One London borough NHS organisation we spoke to said last year alone they spent £1m simply disposing of unused medicines. Replicated across the country this is a monumental waste that we are sure can be reduced by greater public knowledge of the data!
Indirect consequences - There was a strong consensus among all representatives we spoke to acknowledging a need for patients to change their attitudes and behaviour towards medical use. Enabling people to understand the benefits of taking their medicines is a key driver to reducing waste, and a conversation on cost would also help facilitate comprehension of purpose.

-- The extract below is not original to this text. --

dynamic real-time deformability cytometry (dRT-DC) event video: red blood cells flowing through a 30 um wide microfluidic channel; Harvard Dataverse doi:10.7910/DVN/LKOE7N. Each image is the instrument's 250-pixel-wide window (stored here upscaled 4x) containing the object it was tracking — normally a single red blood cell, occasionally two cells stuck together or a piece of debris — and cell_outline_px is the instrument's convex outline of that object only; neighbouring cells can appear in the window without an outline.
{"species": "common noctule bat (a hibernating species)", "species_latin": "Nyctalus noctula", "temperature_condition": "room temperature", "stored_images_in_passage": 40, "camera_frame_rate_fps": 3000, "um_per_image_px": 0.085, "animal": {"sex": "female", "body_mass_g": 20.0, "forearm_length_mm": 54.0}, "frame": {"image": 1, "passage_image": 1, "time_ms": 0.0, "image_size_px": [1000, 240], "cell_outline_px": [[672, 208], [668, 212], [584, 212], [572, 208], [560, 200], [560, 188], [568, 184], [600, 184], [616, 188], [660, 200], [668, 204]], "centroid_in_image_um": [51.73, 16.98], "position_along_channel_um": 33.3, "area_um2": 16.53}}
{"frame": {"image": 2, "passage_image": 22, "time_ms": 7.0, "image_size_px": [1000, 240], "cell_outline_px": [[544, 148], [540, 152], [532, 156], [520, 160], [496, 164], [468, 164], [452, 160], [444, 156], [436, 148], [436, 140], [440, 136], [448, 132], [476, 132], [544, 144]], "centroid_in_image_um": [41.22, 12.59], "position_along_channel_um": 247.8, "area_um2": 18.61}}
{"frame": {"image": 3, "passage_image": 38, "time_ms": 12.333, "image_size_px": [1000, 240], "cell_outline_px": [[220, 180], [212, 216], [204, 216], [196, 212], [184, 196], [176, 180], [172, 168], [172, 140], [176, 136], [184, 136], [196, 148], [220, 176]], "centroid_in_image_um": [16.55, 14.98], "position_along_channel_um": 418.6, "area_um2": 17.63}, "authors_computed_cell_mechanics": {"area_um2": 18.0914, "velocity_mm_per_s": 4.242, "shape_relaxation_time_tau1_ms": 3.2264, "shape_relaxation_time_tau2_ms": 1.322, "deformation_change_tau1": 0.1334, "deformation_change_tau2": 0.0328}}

It is estimated that 50% of medicines (for long term conditions such as for blood pressure) prescribed are discontinued within 14 days. Other ideas were raised with us as to how to combat this waste as a result of our suggestion at having the price published to the public. We anticipate that there will be more opportunities to improve transparency in this domain.
Conclusion
This is a small idea for delivering what could be significant savings in the health budget by enabling the public through published data to understand ‘value’ in a holistic way. The current fiscal situation calls for transparency to encourage responsibility in healthcare where cost of care to the NHS is openly communicated and therefore more widely appreciated.